Out-Law News 2 min. read
06 Sep 2013, 2:27 pm
Motorola, which is owned by Google, has indicated that it will appeal the decision which was made by a jury sitting in a federal court in Seattle, according to media reports.
According to a Reuters report published by the New York Times, $11m was awarded to Microsoft to compensate it for relocating a warehouse in Germany after a court in the country served an injunction banning Microsoft products being sold there. Approximately $3m was also awarded to Microsoft to cover legal fees the company paid in challenging the serving of that injunction, the report said.
"We're disappointed in this outcome, but look forward to an appeal of the new legal issues raised in this case," a Motorola spokesman said, according to a BBC report.
Microsoft described the ruling as a "landmark win for all who want products that are affordable and work well together," according to the report.
The patents at issue in the trial relate to the H.264 video compression standard and the IEEE 802.11 standard for wireless technology.
Standards are agreed technical specifications to ensure that a single technology is used across an industry, often with the goal of achieving interoperability of products regardless of the manufacturer.

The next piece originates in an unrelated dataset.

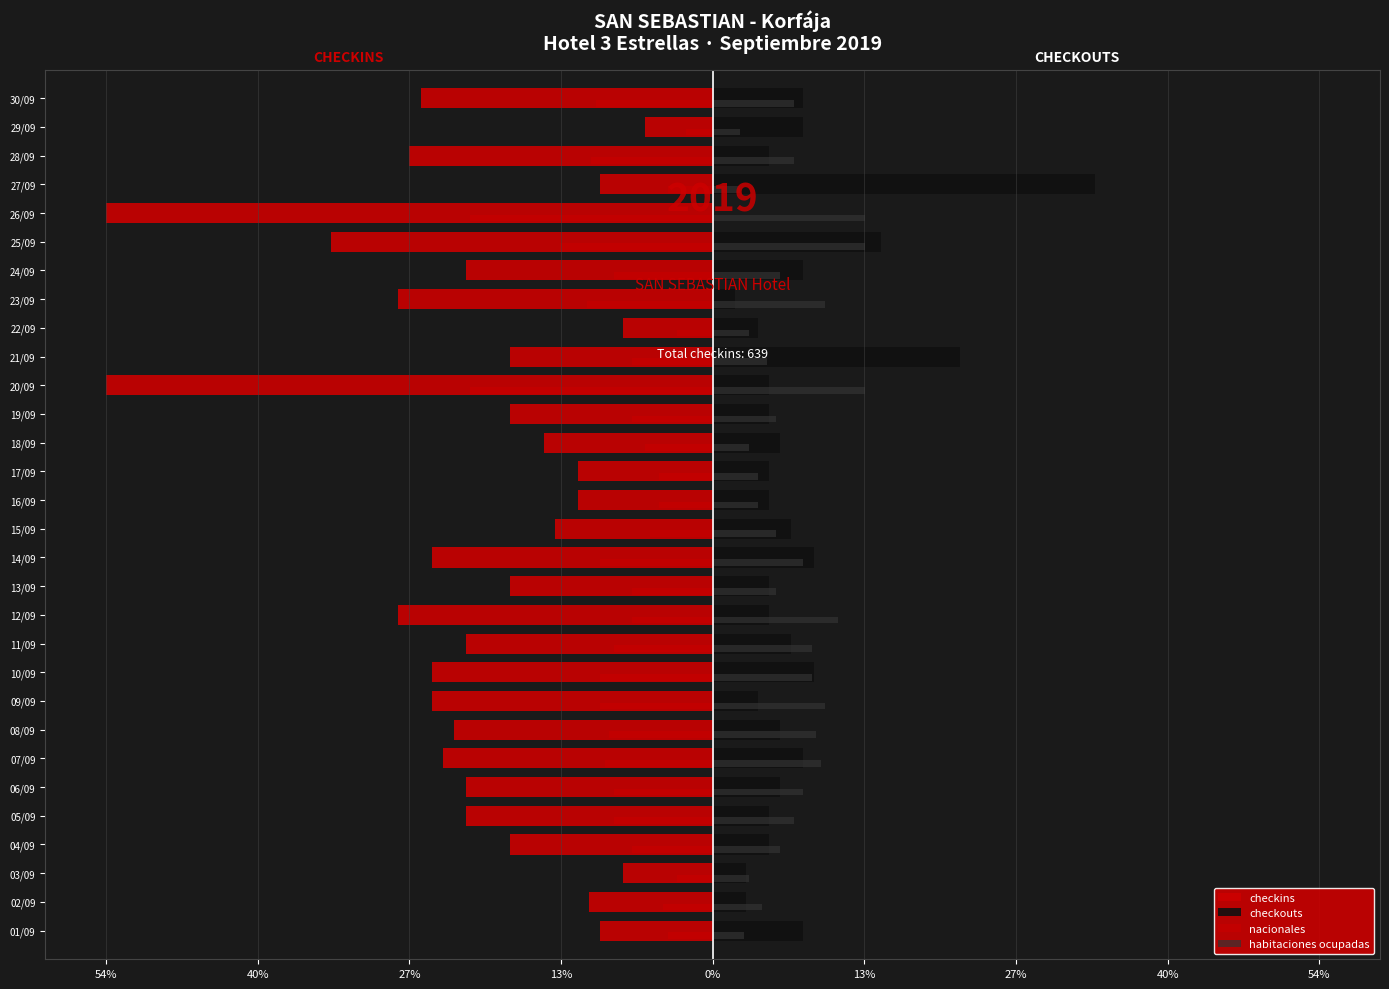

What is the sum of all nacionales values?

-251.6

Companies can opt to send experts to help develop standards but, in return, most standards setting organisations insist that companies agree to license any intellectual property they own that is essential to implementation of that standard on FRAND terms.
Earlier this year the European Commission said that it was its preliminary view that Motorola had breached EU competition rules by seeking and enforcing an injunction against Apple banning its rival from using technology it had helped to develop and holds patent rights for.
It said, provisionally, that Motorola had abused a dominant market position when seeking and enforcing the injunction because Motorola had agreed to licence the use of its standard-essential patents, for technology used in mobile and wireless communications, on FRAND terms and because Apple had shown that it was "willing" to agree a licensing deal on such terms.
The Court of Justice of the European Union (CJEU) has been asked by a court in Germany to rule whether standard-essential patent holders, having agreed to licence to others the use of their patents on fair, reasonable and non-discriminatory (FRAND) terms, can automatically be said to be abusing a dominant market position by initiating legal action in pursuit of an injunction against those infringing their patents where those infringers have declared a willingness to negotiate a licensing deal for the use of their patents.
"The important question here is what does 'willing' mean?" competition law expert Natasha Pearman of Pinsent Masons, the law firm behind Out-Law.com, said at the time. "The Commission in its recent statement of objections against Motorola suggests that 'willing' is the acceptance of binding third party determination for the terms of a FRAND licence, in the event that bilateral negotiations are not successful. If this is the position that the CJEU also advocates, then I could see how bringing an action for injunction could be an abuse of dominance."